Orlino echoes this, saying, “I think the shift to online or distanced learning has made it easier and more attractive to finish your studies or pursue secondary studies. And with the opening up of the informational gateway which is enabled by technology, there’s now a wider range of content that can be pursued aligned with your varying interests.” Making access to educational content easier financially and with more flexible hours, she says, helps in encouraging lifelong learning.
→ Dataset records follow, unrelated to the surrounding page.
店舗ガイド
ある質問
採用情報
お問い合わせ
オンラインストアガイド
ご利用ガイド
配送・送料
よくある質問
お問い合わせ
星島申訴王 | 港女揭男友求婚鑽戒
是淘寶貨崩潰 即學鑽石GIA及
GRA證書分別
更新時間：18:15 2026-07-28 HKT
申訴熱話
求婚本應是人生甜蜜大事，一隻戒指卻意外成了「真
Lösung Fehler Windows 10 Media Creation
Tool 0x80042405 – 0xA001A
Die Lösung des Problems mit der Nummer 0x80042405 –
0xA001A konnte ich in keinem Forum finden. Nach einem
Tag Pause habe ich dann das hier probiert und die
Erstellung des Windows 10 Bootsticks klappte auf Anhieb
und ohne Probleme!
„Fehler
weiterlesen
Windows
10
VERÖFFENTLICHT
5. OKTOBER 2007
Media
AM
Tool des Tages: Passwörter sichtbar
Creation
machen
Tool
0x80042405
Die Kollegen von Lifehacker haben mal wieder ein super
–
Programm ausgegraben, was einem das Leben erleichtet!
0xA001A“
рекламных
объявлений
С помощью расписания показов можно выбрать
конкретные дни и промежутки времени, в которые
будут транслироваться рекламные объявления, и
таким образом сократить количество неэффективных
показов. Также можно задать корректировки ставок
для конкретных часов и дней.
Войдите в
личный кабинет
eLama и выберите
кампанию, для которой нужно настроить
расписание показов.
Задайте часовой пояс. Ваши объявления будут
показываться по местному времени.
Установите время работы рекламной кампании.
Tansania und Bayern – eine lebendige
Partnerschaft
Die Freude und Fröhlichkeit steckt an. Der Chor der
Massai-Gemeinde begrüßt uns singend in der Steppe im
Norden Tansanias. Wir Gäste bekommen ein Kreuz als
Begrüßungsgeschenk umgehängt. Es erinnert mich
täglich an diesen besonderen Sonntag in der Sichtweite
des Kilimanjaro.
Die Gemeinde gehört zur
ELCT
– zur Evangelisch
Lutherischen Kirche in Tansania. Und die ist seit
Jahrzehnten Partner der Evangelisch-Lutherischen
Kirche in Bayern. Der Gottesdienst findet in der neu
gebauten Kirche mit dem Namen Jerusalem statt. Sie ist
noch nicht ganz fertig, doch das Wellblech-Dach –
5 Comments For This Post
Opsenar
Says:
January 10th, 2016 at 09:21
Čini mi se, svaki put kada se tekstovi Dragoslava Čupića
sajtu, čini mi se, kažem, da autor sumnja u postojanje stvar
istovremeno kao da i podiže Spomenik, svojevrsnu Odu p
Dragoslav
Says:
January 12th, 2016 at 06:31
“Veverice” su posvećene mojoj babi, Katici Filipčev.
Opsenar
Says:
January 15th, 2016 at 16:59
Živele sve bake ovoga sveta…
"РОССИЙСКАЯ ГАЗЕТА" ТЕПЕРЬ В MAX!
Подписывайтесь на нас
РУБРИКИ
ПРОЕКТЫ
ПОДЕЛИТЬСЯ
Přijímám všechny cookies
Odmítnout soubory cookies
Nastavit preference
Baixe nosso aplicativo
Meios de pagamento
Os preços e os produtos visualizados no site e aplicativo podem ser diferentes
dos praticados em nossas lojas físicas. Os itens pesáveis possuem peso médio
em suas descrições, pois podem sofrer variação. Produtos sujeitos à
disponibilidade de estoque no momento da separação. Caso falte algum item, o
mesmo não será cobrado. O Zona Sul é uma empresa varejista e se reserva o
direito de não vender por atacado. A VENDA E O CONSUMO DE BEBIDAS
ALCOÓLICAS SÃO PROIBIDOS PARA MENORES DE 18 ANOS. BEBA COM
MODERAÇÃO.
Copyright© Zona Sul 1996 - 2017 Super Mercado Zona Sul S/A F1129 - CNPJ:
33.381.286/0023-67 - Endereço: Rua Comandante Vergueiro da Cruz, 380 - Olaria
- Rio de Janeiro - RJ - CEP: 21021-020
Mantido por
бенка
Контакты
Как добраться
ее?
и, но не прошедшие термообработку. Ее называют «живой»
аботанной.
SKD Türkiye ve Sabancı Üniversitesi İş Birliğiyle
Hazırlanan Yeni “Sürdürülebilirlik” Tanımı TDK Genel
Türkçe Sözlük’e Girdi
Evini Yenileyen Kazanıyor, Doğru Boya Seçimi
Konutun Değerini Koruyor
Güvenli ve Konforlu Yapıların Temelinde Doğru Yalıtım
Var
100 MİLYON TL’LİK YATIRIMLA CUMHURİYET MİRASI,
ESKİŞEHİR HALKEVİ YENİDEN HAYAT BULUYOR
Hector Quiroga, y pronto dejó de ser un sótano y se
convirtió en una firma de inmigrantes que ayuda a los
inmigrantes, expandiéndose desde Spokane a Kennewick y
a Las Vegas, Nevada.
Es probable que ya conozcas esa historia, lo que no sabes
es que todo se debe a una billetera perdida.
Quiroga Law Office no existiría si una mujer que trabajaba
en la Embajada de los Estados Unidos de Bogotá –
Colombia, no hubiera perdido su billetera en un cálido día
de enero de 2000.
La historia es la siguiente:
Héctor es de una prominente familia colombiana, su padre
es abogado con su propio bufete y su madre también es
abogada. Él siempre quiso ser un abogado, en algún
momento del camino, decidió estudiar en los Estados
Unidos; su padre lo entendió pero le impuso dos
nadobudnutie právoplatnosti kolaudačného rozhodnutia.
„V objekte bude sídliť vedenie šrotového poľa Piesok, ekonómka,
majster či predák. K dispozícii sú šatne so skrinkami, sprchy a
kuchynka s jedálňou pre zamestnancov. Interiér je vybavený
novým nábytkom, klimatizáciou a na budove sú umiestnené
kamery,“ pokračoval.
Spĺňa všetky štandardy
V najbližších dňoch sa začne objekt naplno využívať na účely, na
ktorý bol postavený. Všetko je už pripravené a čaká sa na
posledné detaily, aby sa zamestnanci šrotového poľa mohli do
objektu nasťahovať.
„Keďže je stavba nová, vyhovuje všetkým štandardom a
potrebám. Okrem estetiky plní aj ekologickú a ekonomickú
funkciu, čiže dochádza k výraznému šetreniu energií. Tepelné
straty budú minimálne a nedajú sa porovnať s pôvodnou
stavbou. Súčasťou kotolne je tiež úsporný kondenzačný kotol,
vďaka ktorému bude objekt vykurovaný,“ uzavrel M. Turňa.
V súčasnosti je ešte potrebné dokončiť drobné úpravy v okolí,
But aside from online courses and educational content, establishing easily accessible training programs on various platforms can also help. Dir. Lorenzo Emanuel Guillermo, executive director of the qualifications and standards office of TESDA, shares that the agency is able to cater to a wide age range of learners, from senior high school students and out-of-school youth who need to start working, up to retirees who are in need of entrepreneurial skills for their retirement business plans.
“The importance of this became even more apparent during the pandemic, with even professionals establishing their own businesses and OFWs who were left without jobs. They were forced to find alternative ways to get employed,” Guillermo says. “In TVET (technical vocation education and training), we don’t see the stigma of a young and an old learner going back to school.”
With myriad learning opportunities available now, other educators and education experts also emphasize the importance of equipping younger learners with not just knowledge, but the proper influence.
Enverga notes that despite having a new generation of learners, today’s kids retain the same typical work aspirations. He attributes this partially to the tendency to stick to the familiar, but also the influence parents and guardians have on their children. “Whatever jobs are valued most by the generations of today’s parents, those same values significantly influence today’s youth,” he says.
Echoing a point in Zamora’s keynote speech about how easily impressionable and influenceable children are, Enverga encourages fellow education stakeholders to “expose them at a young age to jobs that our country needs for the future, not only for the trending digital economy… but also for jobs in the green economy.”